FIG. 4 shows a fiber and light receiving element assembly assembled in FIGS. 1 to 3 mounted on a stem 5 and covered with a cap 6 to complete a package. A lead 7 is inserted into the stem via a glass herm to extract a light receiving signal.

In FIG. 5, a right-angle prism is joined to the tip of the fiber, and the emitted light is bent on the inclined surface (reflection film formation) of the prism and irradiated to the light receiving portion of the element. The case has a flat box shape, and after fixing the prism and the fiber with resin, the entire inside of the case is molded with resin.

In a package incorporating this light receiving element, a resin may be interposed between the surface of the light receiving element and the glass plate, but a slight space may be formed in some cases. When a space is provided, a slight protrusion is provided around the light receiving portion of the element, and a glass plate is brought into contact with this protrusion to form the device.

〔The invention's effect〕

According to the present invention, the tip of the fiber is brought into contact with the light receiving section. Further, the light receiving section is brought into contact with the light receiving section via a glass plate.
For this reason, the degree of freedom of the three-axis alignment required for the optical axis alignment of the light receiving element and the fiber can be reduced by one. That is, it is possible to reduce the degree of freedom in positioning by simply bringing the fiber or the fiber with a glass plate into contact with the light receiving portion. Since the alignment has two degrees of freedom, the problem of a decrease in optical output due to a positional shift of the fiber light receiving unit after being formed in the package is remarkably improved.

In addition, by contacting and fusing the tip of the fiber to the glass plate, reflection of light from the end of the fiber is eliminated, and the stability of the light amount detection performance due to this reflection is improved.

Also, since the space between the fiber and the light receiving element is filled with the transparent material, a light receiving package having a resin mold structure can be provided.

[Brief description of the drawings]

1 to 3 are cross-sectional views showing an arrangement of a fiber element according to an embodiment of the present invention, FIG. 4 is a cross-sectional view of a package, and FIG. 5 is an explanatory view of another package. 1 ... optical fiber, 2 ... light receiving element, 3 ... resin, 4 ...
... Glass plate, 5 ... Stem, 6 ... Cap, 7 ... Lead, 8 ... Prism.

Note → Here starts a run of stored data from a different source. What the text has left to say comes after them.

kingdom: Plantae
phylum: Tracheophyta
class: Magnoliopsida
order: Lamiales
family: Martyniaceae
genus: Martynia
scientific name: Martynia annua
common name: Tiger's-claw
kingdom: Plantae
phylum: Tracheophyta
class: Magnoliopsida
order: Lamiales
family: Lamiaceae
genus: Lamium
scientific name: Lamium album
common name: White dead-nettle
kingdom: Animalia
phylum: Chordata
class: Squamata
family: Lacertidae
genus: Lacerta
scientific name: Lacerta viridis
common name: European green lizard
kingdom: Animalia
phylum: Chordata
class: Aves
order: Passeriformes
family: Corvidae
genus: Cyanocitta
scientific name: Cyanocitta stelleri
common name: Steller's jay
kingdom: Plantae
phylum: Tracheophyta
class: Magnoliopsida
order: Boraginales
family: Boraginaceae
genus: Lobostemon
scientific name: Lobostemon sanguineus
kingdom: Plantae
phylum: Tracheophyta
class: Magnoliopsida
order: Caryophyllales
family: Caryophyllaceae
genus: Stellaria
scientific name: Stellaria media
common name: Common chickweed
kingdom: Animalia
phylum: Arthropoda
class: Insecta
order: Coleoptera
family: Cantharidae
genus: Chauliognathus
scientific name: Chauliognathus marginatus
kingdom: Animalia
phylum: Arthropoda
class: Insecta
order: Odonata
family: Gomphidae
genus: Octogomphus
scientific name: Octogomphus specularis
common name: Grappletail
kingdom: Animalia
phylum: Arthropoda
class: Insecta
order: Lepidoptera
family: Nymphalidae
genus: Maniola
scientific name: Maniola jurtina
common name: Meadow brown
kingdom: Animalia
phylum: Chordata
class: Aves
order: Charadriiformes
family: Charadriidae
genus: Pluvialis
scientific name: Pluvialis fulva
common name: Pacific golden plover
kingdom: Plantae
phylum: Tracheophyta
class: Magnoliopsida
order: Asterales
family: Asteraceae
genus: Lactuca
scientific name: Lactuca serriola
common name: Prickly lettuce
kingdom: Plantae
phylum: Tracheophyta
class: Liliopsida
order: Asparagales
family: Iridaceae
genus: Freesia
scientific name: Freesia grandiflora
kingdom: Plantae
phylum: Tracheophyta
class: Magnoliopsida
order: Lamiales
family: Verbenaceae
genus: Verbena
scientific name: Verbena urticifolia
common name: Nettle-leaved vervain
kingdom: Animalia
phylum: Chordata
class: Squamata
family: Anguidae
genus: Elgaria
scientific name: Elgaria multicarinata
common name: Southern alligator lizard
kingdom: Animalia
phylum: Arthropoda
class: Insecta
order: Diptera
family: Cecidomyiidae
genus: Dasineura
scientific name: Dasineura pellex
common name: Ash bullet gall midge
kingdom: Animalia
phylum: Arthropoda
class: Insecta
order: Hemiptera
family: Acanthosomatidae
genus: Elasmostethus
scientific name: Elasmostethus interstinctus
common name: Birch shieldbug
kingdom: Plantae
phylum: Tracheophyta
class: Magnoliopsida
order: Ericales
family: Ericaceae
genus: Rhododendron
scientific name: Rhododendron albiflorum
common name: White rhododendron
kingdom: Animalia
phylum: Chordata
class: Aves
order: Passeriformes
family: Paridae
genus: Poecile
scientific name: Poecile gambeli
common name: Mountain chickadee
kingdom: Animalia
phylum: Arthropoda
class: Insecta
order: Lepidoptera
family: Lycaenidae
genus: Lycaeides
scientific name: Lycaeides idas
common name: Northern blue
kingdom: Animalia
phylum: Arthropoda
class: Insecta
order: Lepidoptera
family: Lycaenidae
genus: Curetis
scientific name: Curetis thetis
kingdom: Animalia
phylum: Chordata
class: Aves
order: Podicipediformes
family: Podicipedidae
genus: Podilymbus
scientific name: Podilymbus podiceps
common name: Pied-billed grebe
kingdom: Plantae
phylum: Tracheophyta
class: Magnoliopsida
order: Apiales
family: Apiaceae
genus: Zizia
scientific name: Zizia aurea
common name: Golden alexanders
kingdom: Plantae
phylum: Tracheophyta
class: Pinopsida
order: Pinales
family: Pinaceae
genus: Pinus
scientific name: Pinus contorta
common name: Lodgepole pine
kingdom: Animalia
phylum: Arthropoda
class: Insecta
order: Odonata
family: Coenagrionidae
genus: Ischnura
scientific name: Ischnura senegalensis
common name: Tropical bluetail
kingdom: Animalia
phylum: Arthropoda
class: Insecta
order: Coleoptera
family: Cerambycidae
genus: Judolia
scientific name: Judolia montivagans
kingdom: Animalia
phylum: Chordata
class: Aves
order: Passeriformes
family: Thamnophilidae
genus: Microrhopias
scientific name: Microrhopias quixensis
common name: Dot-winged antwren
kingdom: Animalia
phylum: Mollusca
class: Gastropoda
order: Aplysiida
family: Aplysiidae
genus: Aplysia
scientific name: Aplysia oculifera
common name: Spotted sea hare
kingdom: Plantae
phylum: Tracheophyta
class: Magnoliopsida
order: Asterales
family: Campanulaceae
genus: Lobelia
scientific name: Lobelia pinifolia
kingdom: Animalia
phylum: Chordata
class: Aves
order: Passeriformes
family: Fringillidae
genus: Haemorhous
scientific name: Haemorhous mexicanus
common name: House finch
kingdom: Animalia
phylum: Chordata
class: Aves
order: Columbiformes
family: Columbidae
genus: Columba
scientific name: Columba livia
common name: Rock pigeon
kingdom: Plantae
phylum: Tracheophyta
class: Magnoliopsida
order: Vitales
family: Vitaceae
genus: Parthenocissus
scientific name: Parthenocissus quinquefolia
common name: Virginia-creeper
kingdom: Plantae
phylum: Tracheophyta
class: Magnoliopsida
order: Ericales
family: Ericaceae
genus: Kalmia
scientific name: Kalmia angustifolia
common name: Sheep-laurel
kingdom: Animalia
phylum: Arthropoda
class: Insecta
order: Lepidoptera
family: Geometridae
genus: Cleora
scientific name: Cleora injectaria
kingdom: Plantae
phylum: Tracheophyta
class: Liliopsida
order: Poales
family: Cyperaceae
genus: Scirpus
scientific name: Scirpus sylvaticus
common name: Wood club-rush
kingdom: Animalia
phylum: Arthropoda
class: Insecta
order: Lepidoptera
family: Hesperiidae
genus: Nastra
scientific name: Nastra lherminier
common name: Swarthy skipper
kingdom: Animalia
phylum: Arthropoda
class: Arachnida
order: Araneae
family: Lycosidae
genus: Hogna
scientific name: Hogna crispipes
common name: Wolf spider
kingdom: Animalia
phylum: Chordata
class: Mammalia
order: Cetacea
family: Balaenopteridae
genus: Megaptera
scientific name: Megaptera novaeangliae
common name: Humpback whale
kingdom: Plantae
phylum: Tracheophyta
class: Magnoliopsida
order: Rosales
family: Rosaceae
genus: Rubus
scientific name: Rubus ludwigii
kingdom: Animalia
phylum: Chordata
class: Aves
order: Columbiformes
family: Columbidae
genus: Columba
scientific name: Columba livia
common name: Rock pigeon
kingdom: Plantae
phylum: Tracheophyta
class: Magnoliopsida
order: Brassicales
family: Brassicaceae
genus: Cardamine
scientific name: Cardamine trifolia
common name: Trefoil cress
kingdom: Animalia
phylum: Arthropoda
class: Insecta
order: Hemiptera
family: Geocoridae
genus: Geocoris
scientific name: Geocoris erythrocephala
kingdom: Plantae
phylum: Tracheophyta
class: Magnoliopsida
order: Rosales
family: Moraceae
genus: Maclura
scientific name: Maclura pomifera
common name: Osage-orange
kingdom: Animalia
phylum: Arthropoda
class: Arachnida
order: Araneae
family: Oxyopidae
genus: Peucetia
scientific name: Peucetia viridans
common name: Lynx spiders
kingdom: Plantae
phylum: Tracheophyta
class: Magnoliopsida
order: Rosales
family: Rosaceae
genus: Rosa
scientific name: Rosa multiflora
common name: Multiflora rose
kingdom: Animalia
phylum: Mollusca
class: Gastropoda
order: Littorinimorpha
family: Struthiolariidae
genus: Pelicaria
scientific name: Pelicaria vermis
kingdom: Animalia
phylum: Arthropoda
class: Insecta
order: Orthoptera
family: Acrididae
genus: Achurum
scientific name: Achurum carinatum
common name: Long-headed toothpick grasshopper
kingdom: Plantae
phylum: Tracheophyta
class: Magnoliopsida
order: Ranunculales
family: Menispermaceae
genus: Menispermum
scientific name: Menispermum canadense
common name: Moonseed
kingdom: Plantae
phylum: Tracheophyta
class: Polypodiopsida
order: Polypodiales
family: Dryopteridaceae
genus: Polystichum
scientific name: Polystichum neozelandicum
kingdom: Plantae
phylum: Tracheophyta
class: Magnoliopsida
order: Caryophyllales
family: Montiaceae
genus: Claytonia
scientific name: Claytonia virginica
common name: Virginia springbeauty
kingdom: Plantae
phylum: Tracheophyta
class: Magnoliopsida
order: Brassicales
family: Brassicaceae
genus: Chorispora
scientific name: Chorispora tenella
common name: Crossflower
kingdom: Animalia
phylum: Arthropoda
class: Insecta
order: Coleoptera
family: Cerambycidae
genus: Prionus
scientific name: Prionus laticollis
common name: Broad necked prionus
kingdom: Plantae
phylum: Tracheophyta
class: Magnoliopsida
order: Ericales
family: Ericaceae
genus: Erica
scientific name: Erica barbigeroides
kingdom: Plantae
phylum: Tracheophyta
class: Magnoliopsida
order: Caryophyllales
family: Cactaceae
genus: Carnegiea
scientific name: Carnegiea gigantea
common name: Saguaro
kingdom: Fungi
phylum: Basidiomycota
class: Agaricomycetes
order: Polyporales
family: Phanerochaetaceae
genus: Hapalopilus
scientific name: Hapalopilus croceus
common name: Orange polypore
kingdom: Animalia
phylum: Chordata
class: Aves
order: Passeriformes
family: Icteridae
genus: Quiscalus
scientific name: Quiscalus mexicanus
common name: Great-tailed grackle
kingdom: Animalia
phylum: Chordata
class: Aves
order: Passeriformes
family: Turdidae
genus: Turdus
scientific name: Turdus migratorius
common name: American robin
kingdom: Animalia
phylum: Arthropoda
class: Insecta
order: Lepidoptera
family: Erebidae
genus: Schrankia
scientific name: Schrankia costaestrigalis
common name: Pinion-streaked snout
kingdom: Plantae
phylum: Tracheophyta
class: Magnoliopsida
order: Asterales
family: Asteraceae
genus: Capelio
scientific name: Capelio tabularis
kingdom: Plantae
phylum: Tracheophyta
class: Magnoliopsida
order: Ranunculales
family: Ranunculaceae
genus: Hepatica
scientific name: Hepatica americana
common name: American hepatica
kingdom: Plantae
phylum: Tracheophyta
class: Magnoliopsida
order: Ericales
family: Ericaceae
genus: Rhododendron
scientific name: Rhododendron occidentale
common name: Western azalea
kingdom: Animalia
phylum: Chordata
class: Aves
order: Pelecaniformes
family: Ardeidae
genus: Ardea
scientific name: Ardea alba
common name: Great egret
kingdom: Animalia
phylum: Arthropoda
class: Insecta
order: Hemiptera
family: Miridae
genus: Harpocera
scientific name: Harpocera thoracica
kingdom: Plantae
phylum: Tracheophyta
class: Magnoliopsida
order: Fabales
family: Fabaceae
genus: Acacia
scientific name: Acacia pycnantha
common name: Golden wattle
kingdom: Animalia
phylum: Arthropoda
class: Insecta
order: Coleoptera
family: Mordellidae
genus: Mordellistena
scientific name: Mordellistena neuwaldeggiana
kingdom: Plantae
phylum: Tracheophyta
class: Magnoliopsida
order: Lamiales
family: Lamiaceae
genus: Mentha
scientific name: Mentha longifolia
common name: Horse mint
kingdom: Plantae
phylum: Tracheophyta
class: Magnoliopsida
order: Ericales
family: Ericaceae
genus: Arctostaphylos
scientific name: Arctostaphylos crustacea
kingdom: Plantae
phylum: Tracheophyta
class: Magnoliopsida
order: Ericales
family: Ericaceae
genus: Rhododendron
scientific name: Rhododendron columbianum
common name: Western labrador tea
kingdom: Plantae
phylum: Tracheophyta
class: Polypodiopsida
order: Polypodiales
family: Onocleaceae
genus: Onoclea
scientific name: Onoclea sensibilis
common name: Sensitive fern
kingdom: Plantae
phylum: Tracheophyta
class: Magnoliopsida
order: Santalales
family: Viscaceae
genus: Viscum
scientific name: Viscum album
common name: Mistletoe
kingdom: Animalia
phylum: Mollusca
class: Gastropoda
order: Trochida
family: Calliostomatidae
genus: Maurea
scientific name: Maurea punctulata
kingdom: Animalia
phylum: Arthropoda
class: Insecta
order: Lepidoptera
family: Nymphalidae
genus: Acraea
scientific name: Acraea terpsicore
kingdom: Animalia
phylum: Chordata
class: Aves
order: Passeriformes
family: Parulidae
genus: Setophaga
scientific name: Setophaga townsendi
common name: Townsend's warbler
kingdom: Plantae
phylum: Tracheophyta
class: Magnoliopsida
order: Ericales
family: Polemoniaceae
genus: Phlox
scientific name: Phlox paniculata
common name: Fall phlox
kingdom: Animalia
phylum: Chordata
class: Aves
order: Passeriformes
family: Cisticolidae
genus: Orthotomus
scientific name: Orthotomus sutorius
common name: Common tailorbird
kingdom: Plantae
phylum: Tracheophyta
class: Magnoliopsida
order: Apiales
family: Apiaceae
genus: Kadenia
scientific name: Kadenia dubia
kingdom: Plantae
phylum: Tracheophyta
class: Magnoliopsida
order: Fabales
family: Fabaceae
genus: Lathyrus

──────────────────────────────────────────────────続 き Continuing on the front page (72) Inventor Yasutoshi Yagyu 502 Kandachi-cho, Tsuchiura-shi, Ibaraki Pref. Machinery Research Laboratory, Hitachi, Ltd. In-plant (56) References JP-A-62-28705 (JP, A) Fully open Sho-62-53409 (JP, U) (58) Fields investigated (Int. Cl. ⁶ , DB name) G02B ⁶ /42- 6/43

Claims (2)

(57) [Claims] A thin glass plate is adhered to an end of an optical fiber, and a fiber with a glass plate is fixed to the light receiving element in a state where light emitted from the optical fiber is taken into a light receiving portion of the element. Semiconductor optical package. 2. The semiconductor optical package according to claim 1, wherein a tip of said optical fiber is melted and joined to said glass plate.